## WHAT YOU NEED TO DO
Please determine the number of lines in the material below that contain the word "with", and state it alone.

## DATA EXTRACT
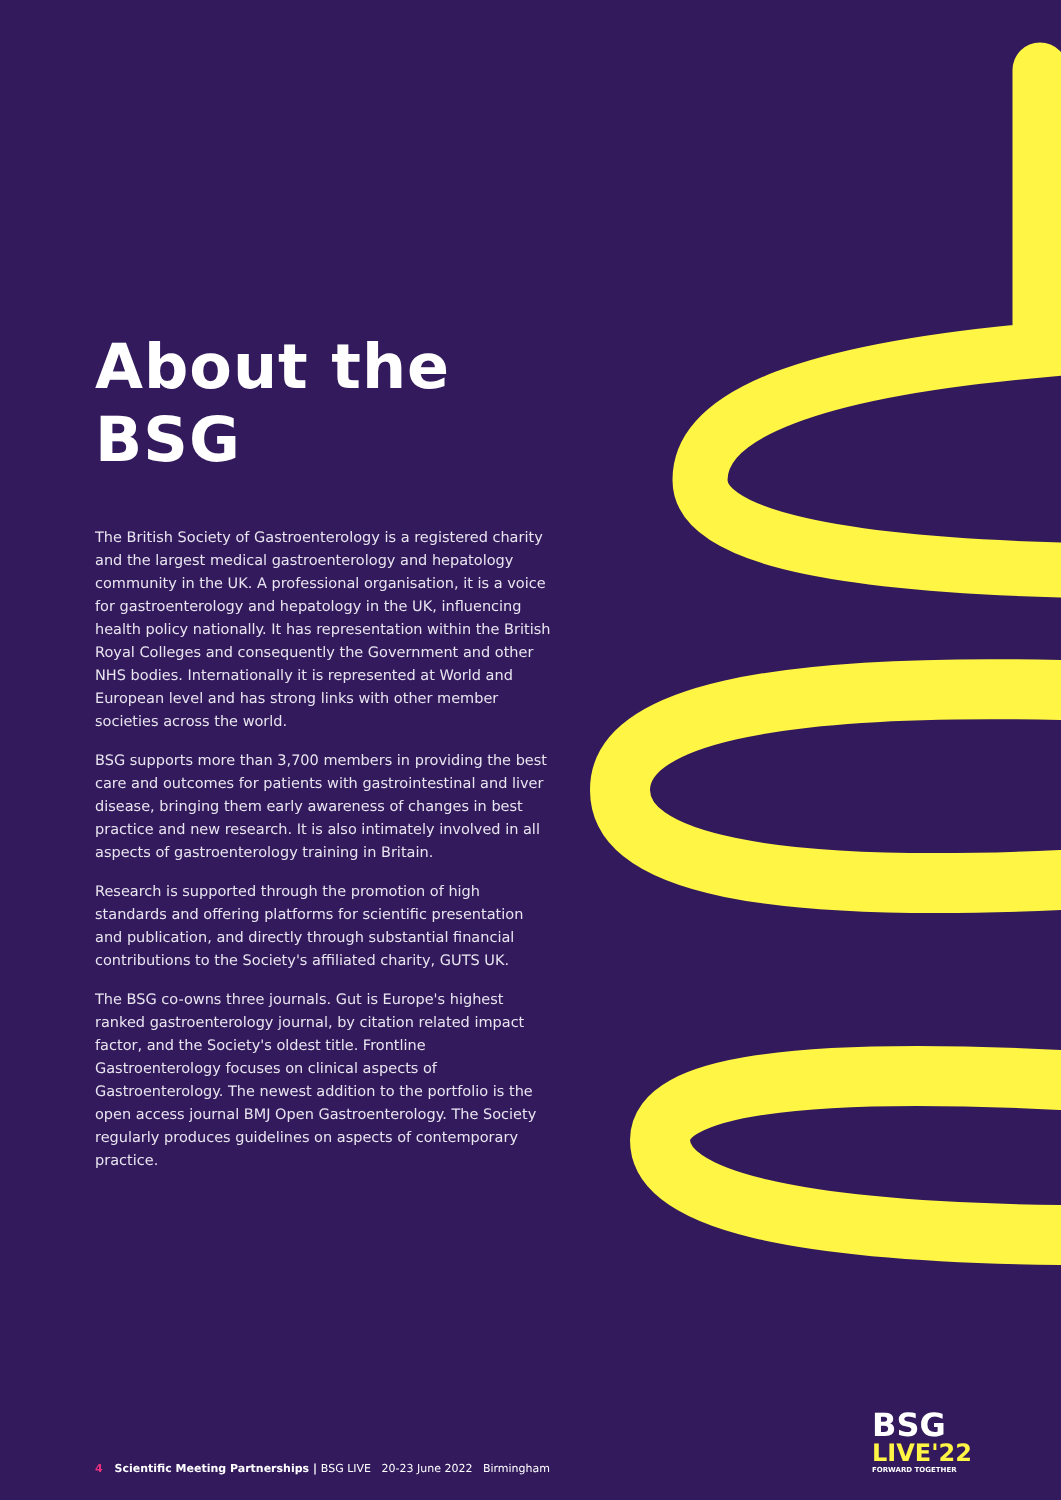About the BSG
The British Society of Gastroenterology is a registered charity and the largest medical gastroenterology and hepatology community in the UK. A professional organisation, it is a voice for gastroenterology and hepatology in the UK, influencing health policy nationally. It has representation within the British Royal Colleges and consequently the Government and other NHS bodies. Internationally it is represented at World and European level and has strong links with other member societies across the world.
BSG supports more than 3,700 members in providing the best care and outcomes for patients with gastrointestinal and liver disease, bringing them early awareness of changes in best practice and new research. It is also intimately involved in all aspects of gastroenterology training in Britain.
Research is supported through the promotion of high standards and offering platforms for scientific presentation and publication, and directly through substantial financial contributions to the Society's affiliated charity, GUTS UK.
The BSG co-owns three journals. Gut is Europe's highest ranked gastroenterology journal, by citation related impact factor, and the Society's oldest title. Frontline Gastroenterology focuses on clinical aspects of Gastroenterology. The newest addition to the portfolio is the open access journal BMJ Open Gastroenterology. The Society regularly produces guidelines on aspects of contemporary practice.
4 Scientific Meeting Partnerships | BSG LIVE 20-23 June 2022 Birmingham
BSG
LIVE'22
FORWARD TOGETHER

## TASK RESULT
2